Cron-based persistence with loopback mutex

  • Copiez les implants dans plusieurs chemins inscriptibles (/tmp, /var/tmp, /dev/shm, /run/lock) et installez des entrées cron telles que */5 * * * * /tmp/<bin> afin qu’ils redémarrent même s’ils sont supprimés ailleurs.
  • Enforcez single-instance execution en liant un port loopback fixe (par exemple, 127.0.0.1:51125 ou 127.0.0.1:52225) et quittez si bind() échoue ; ss -lntp | grep -E '51125|52225' révélera l’écouteur du mutex.
  • Les opérateurs peuvent tuer en masse périodiquement tout processus dont le cmdline contient le nom du dropper (ex., init_stop), donc réutiliser ces noms pendant l’analyse peut provoquer des collisions ; choisissez des noms de fichiers uniques.

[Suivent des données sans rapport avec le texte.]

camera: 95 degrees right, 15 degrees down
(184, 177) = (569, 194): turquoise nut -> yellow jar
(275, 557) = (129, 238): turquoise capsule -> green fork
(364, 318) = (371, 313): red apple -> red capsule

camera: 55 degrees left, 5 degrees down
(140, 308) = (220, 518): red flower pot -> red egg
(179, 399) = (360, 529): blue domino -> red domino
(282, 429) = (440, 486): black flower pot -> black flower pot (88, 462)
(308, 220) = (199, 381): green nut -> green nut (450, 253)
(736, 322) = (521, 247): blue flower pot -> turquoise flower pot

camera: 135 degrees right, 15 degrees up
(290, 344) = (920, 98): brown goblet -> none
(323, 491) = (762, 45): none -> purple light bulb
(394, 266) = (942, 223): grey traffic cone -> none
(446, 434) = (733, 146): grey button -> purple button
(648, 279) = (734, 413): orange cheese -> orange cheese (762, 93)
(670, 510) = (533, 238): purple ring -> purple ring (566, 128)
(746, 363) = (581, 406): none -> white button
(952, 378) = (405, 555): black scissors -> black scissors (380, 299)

Process masquerading via prctl + argv overwrite

  • Définissez le nom court du process avec prctl(PR_SET_NAME, "<label>") (limite 15-byte comm), souvent sur init, afin que /proc/<pid>/status et les GUIs affichent une étiquette bénigne.
  • Écrasez le buffer argv[0] en mémoire après avoir lu la longueur de /proc/self/cmdline et le pointeur argv[0], en complétant avec des NULs pour que /proc/<pid>/cmdline et ps affichent aussi le label factice.
  • Détectez en comparant Name: dans /proc/<pid>/status avec le chemin réel de l’exécutable et en recherchant des écouteurs de mutex loopback appartenant à des processus ayant des cmdlines très courts/vides.